Artificial intelligent assistant

full house

full house
  1. An assembly or audience which fills the building in which a performance is given or a meeting is held; also in extended use. Also, a session of a legislative or deliberative body, in which all or most of the members are present in their usual capacity (Funk's Stand. Dict. 1893).

[1662–3 s.v. house n.1 4 g]. 1710 Steele Tatler No. 187 ¶5 The full House which is to be at Othello on Thursday. 1764 D. E. Baker Compan. Playhouse I, Minor... It brought full Houses for thirty-eight Nights. 1828 Olio 22 Mar. 164/1 A party of itinerant Maromeros (or rope dancers) held their exhibition in the large walled yard.., to about eight hundred people; which was considered as a very ‘full house’. 1961 Times 28 Aug. 3/1 It should be a full-house..when Spurs visit Old Trafford.

  2. Poker. A hand containing three of a kind and a pair (next in value below four of a kind).

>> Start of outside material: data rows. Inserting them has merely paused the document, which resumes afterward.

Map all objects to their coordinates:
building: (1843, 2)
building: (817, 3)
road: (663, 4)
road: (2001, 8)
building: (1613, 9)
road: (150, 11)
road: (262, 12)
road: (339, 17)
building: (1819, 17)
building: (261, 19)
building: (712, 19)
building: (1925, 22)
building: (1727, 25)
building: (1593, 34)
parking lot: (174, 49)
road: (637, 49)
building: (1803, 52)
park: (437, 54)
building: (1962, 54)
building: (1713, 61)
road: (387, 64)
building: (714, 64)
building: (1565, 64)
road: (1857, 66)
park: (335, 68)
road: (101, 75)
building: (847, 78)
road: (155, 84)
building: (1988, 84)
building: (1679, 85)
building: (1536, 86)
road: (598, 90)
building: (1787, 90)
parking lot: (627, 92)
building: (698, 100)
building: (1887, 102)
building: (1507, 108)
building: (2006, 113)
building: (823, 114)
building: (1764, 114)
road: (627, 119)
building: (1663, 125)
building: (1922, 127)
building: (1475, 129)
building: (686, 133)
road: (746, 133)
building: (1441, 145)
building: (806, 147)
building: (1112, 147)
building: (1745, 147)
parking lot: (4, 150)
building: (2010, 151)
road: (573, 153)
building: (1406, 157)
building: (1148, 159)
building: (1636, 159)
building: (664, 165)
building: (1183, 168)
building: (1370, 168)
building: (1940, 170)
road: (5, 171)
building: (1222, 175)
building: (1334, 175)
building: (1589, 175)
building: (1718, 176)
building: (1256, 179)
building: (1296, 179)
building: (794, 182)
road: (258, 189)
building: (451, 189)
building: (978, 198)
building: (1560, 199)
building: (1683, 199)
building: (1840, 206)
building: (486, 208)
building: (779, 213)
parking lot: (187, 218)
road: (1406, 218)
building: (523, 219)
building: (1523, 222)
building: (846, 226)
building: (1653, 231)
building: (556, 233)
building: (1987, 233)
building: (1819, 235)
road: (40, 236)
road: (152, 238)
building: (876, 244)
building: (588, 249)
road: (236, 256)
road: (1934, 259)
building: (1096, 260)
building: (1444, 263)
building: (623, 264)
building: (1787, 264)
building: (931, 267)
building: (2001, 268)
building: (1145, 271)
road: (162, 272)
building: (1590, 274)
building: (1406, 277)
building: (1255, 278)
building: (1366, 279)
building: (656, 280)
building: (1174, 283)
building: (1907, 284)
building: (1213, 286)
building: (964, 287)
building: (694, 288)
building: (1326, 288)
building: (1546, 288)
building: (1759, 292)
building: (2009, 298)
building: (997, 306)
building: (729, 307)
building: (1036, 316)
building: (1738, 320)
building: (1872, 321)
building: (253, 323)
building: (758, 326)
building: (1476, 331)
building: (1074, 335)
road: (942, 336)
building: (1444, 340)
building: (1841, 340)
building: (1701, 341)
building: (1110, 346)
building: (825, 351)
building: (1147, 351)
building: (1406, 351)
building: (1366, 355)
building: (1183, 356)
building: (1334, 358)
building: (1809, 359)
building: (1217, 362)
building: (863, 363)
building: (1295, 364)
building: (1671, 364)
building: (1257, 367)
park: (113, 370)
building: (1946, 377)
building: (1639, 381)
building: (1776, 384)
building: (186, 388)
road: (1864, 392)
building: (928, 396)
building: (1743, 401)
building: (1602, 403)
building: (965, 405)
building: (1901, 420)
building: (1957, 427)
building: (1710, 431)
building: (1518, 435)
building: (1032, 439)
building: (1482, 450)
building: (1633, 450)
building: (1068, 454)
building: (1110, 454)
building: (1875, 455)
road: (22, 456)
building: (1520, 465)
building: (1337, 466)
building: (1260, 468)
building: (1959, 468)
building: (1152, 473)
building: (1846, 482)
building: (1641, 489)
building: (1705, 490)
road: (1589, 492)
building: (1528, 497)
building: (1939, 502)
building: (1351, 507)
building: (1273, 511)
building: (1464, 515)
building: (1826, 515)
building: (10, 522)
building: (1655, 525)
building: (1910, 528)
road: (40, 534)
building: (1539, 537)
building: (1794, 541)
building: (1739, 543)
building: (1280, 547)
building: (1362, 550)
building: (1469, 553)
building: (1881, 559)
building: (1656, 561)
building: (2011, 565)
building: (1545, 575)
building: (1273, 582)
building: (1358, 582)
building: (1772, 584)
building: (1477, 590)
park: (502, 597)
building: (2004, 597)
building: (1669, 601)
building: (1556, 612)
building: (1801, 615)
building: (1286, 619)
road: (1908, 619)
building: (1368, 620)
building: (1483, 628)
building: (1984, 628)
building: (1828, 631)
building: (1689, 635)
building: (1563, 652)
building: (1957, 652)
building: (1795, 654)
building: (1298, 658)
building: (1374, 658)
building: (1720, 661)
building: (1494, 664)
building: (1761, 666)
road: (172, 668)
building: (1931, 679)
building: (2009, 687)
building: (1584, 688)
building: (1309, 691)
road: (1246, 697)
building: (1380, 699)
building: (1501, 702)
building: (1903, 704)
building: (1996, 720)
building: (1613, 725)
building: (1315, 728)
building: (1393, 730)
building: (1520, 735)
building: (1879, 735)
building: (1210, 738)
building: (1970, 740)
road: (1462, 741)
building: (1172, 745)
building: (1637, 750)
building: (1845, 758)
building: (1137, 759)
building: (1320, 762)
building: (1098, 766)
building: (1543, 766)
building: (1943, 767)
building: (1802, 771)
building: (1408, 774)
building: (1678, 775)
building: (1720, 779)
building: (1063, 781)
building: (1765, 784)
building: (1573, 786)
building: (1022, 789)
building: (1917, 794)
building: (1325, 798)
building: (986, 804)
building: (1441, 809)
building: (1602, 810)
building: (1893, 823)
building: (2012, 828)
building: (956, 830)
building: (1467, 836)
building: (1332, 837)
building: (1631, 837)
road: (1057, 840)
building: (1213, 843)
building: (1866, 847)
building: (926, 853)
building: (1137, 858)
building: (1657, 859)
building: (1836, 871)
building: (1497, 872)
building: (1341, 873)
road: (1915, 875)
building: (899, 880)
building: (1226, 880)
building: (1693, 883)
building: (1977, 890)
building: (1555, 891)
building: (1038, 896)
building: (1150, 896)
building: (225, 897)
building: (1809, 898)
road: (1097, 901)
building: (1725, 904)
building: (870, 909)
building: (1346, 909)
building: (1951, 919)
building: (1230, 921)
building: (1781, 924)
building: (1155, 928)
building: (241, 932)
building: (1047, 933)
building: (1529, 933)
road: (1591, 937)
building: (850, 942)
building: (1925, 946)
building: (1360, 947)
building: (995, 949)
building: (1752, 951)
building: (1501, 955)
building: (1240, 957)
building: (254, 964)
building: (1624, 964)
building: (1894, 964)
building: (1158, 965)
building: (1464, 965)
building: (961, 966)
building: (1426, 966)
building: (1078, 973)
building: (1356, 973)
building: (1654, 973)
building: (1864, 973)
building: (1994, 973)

Also fig.

1887 Puck (U.S.) 7 Sept. 21/2 Noah drew to pairs and got a full house [in the ark]. 1908 C. E. Mulford Orphan xxi. 267 You two make a pair of aces what can beat any full-house ever got together. 1922Tex iii. 33 Tex wondered what the crowd would say if he should lean over and pull a royal flush out of Williams' ear, or a full-house from the nephew's nose. 1929 E. Linklater Poet's Pub xxv. 274 He had filled the kitty roof-high, bluffed the four-ace-players, scared the full-house-holders. 1963 G. F. Hervey Handbk. Card Games 238 If the 3 of Diamonds is discarded, the odds against improving to a full house is about 11 to 1.